For that purpose we'll write another function.

In [57]:
def probability_less_6(ticket=[1,2,3,4,5,6], winning_number=5):
    '''
    Calculate the probability of having exactly winnning numbers
    
    ticket - list
    winning_number - int between 2 and 5
    '''
    k = len(ticket)
    n = 49
    #Combinations of winning numbers (exactly win out of 6)
    win_num_comb = combinations(k, winning_number)
    #Combinatioans of additional numbers (6-win out of 49 except 6 out of 6)
    add_win_comb = combinations(43, k-winning_number)
    n_win = win_num_comb * add_win_comb
    #Total combinatians
    comb = combinations(n, k)
    prob = n_win / comb
    
    print('''Your chances to win the small prize with the {} numbers and
{} winning numbers are {:%} or 1 in {:,}.
'''.format(ticket, int(winning_number), prob, round(comb/n_win)))
    
    return None

And test this function with the different winning numbers.

In [58]:
winning = [2, 3, 4, 5]
for number in winning:
    probability_less_6(winning_number=number)

Your chances to win the small prize with the [1, 2, 3, 4, 5, 6] numbers and
2 winning numbers are 13.237803% or 1 in 8.

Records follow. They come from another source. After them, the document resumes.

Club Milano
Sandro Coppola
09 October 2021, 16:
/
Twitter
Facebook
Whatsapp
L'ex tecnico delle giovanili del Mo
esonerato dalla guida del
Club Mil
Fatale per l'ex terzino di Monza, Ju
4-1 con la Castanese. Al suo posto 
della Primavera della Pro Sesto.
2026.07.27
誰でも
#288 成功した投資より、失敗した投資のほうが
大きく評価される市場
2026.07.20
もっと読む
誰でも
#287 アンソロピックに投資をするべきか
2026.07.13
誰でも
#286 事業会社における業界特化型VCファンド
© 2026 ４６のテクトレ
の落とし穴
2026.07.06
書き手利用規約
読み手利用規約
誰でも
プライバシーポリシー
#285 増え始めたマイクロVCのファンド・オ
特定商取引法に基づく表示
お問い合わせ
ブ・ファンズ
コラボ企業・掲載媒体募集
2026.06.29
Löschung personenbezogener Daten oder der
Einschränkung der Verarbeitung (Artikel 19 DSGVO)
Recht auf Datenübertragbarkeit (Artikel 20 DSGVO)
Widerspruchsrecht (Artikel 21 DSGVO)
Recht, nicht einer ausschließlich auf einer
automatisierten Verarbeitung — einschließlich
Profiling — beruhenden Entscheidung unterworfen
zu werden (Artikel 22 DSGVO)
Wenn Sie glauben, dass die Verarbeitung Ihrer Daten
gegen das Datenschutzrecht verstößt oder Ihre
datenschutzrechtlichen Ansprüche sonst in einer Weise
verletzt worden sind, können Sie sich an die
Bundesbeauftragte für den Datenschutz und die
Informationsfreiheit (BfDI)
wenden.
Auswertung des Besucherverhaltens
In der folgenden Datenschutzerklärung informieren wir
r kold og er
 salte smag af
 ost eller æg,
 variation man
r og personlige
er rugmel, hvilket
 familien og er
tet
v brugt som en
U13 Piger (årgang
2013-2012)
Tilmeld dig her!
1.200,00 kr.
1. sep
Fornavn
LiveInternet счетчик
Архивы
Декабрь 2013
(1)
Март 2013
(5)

Your chances to win the small prize with the [1, 2, 3, 4, 5, 6] numbers and
3 winning numbers are 1.765040% or 1 in 57.

Your chances to win the small prize with the [1, 2, 3, 4, 5, 6] numbers and
4 winning numbers are 0.096862% or 1 in 1,032.

Your chances to win the small prize with the [1, 2, 3, 4, 5, 6] numbers and
5 winning numbers are 0.001845% or 1 in 54,201.



### Conclusion

For the first version of the app, we added four main features:
* show the probability of winning the big prize with a single ticket
* check whether a certain combination has occurred in the Canada lottery
* show the probability for any number of of tickets between 1 and 13,983,816
* show the probability of having 2, 3, 4 or 5 winning numbers exactly

Hope, that will help a medical institute to prevent and treat gambling addictions in the future.